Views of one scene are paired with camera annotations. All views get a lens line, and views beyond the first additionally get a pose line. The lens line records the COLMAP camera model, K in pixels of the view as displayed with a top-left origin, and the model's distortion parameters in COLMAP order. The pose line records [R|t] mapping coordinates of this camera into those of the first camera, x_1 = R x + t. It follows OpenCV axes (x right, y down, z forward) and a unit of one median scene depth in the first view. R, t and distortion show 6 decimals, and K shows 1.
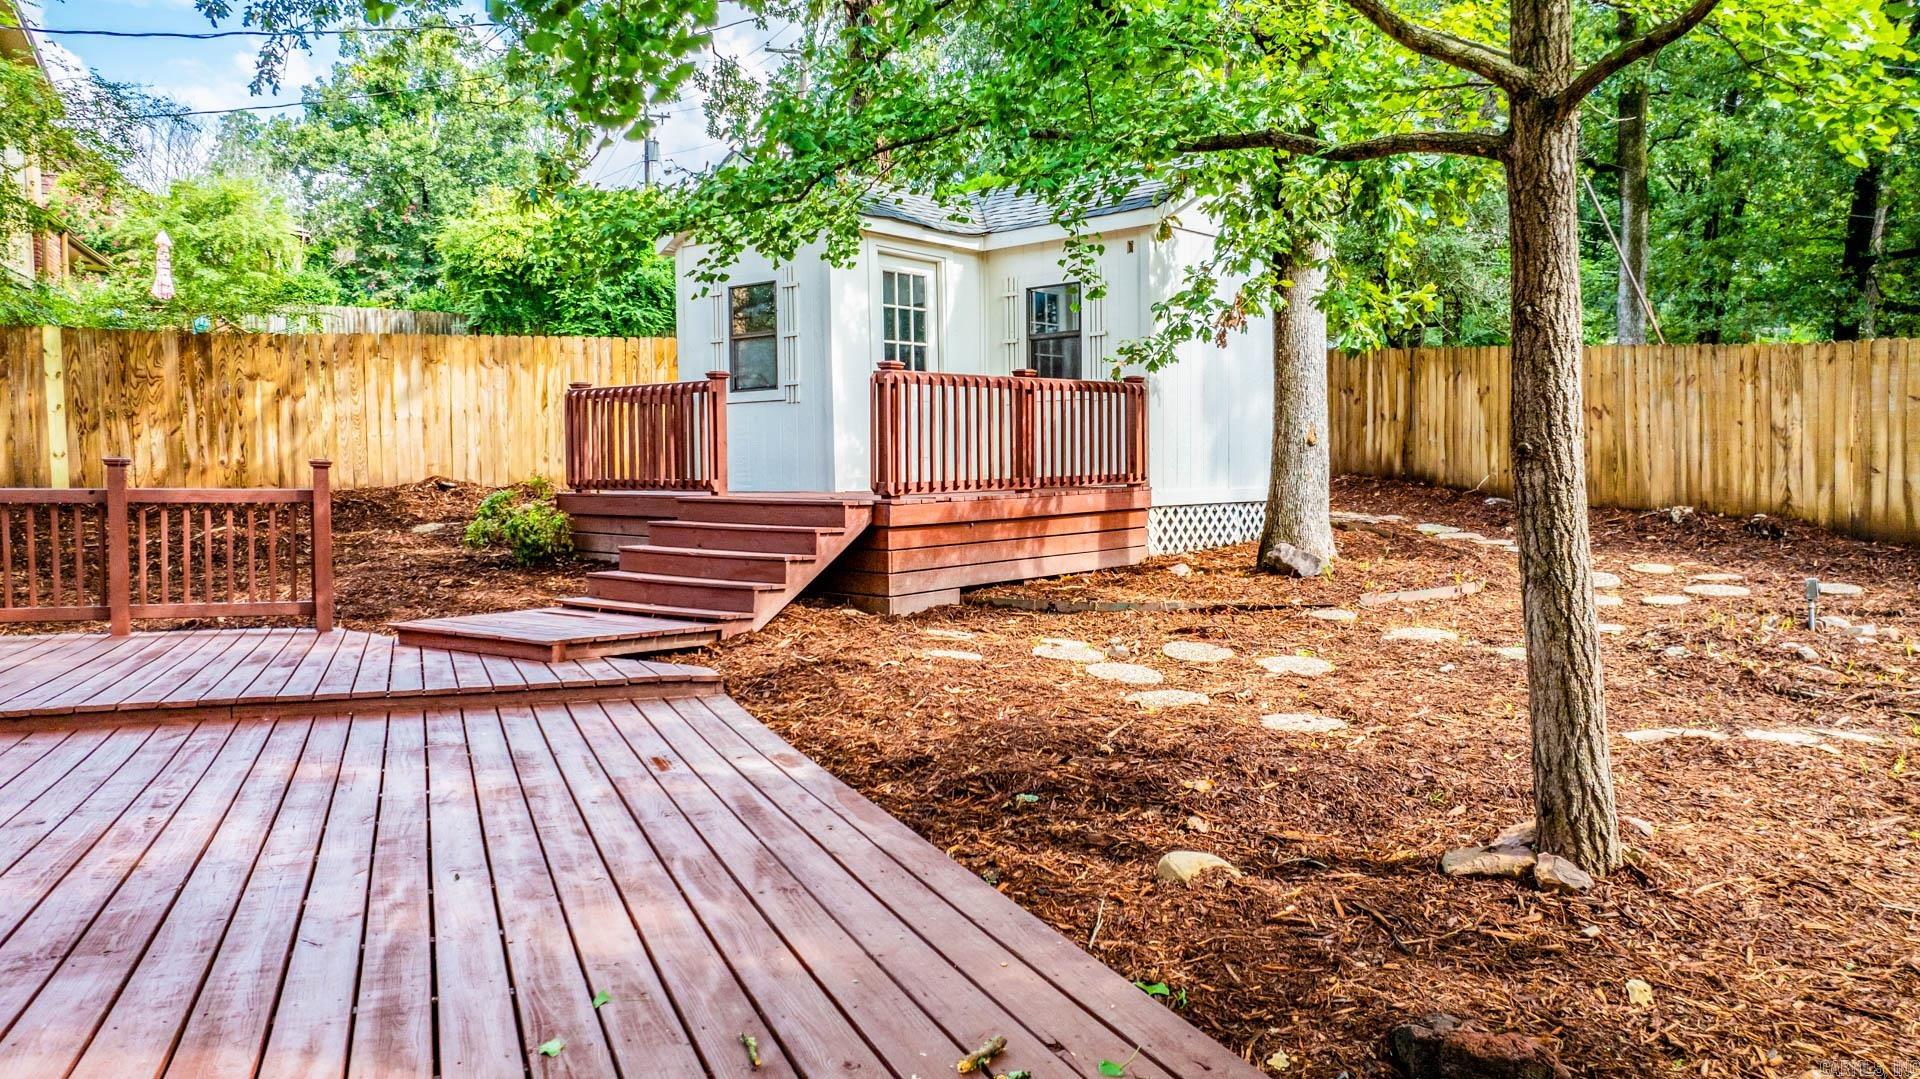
lens RADIAL K [[1354.1, 0, 962.7], [0, 1354.1, 529.3], [0, 0, 1]] dist [-0.037072, 0.046919]
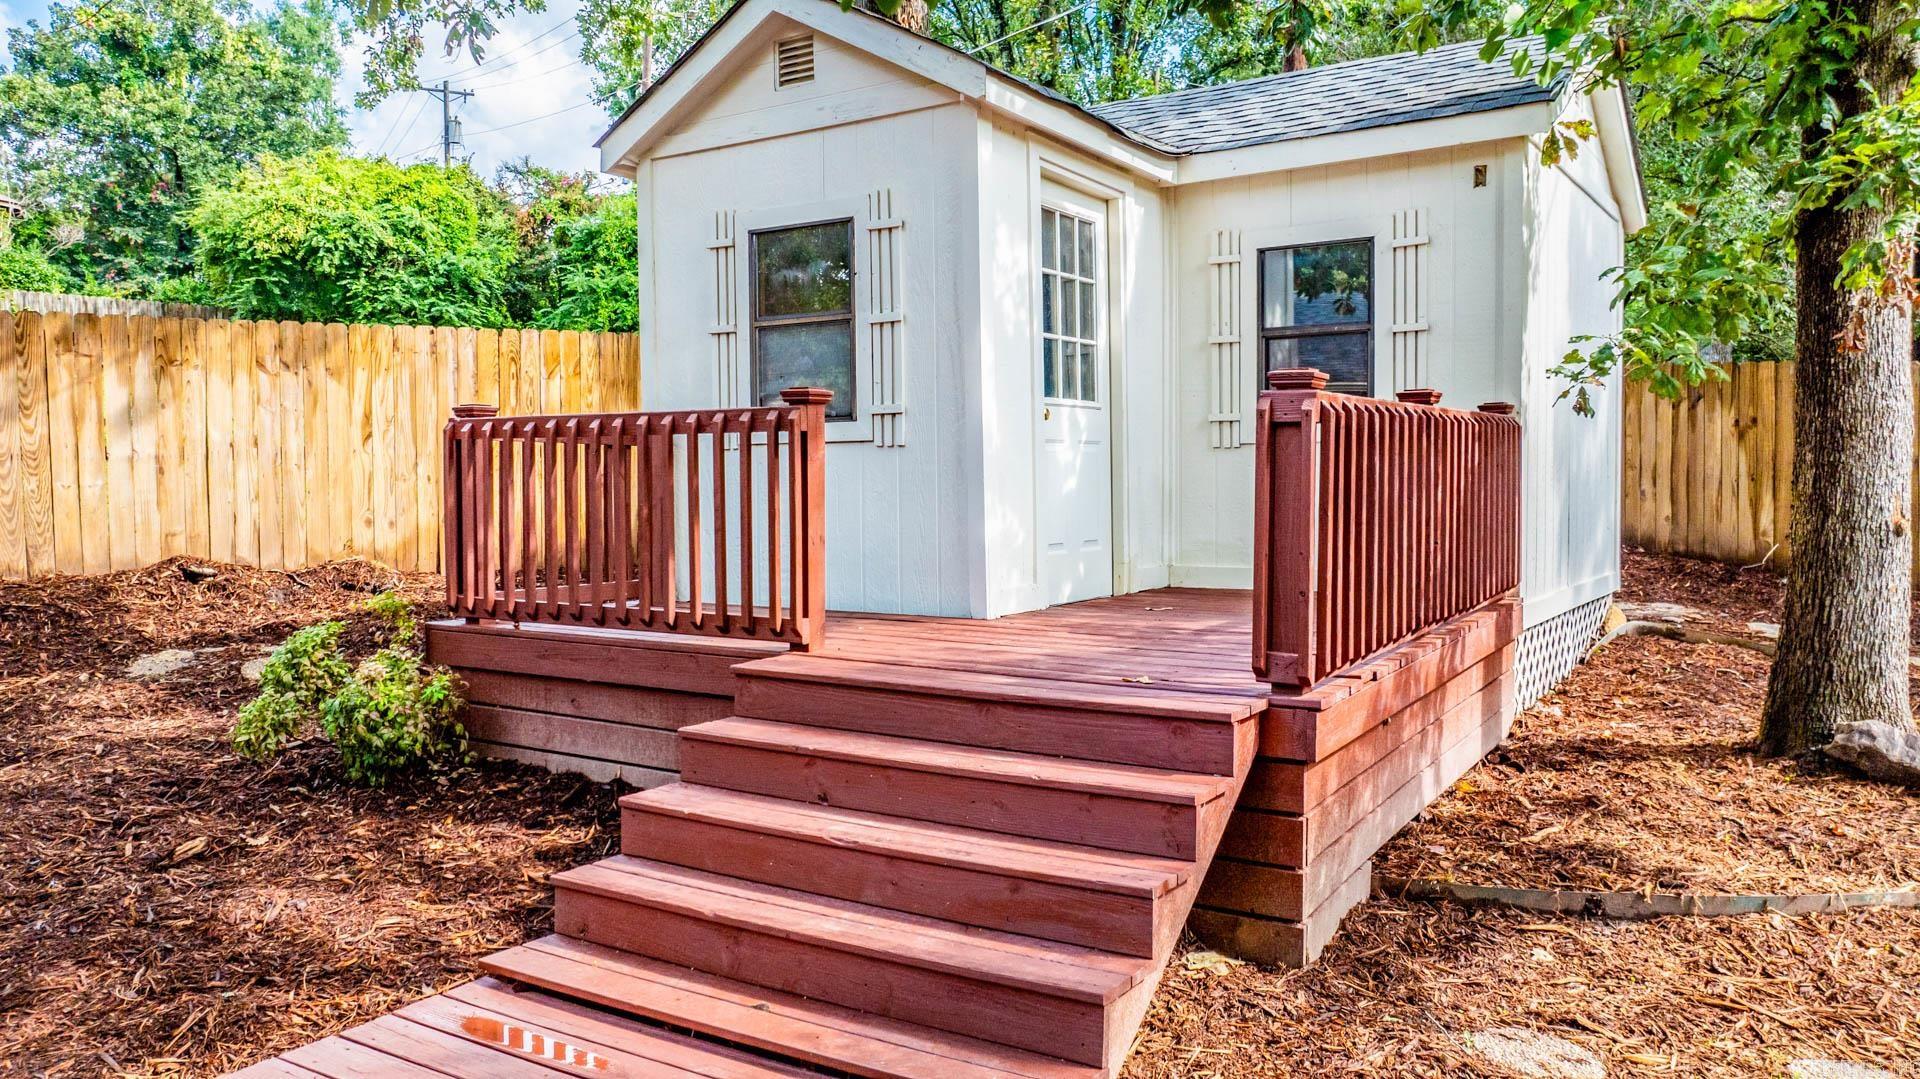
lens RADIAL K [[1354.1, 0, 971.3], [0, 1354.1, 535.3], [0, 0, 1]] dist [-0.037072, 0.046919]
pose [[0.988770, -0.007078, 0.149275, -0.047708], [0.007675, 0.999965, -0.003422, -0.015537], [-0.149245, 0.004529, 0.988790, 0.128691]]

### What to work on
Rewrite every line above with "annotations" replaced by "labels", and leave everything else unchanged. Do not include the pictures in your answer.

### Output of the exercise
Views of one scene are paired with camera labels. All views get a lens line, and views beyond the first additionally get a pose line. The lens line records the COLMAP camera model, K in pixels of the view as displayed with a top-left origin, and the model's distortion parameters in COLMAP order. The pose line records [R|t] mapping coordinates of this camera into those of the first camera, x_1 = R x + t. It follows OpenCV axes (x right, y down, z forward) and a unit of one median scene depth in the first view. R, t and distortion show 6 decimals, and K shows 1.
lens RADIAL K [[1354.1, 0, 962.7], [0, 1354.1, 529.3], [0, 0, 1]] dist [-0.037072, 0.046919]
lens RADIAL K [[1354.1, 0, 971.3], [0, 1354.1, 535.3], [0, 0, 1]] dist [-0.037072, 0.046919]
pose [[0.988770, -0.007078, 0.149275, -0.047708], [0.007675, 0.999965, -0.003422, -0.015537], [-0.149245, 0.004529, 0.988790, 0.128691]]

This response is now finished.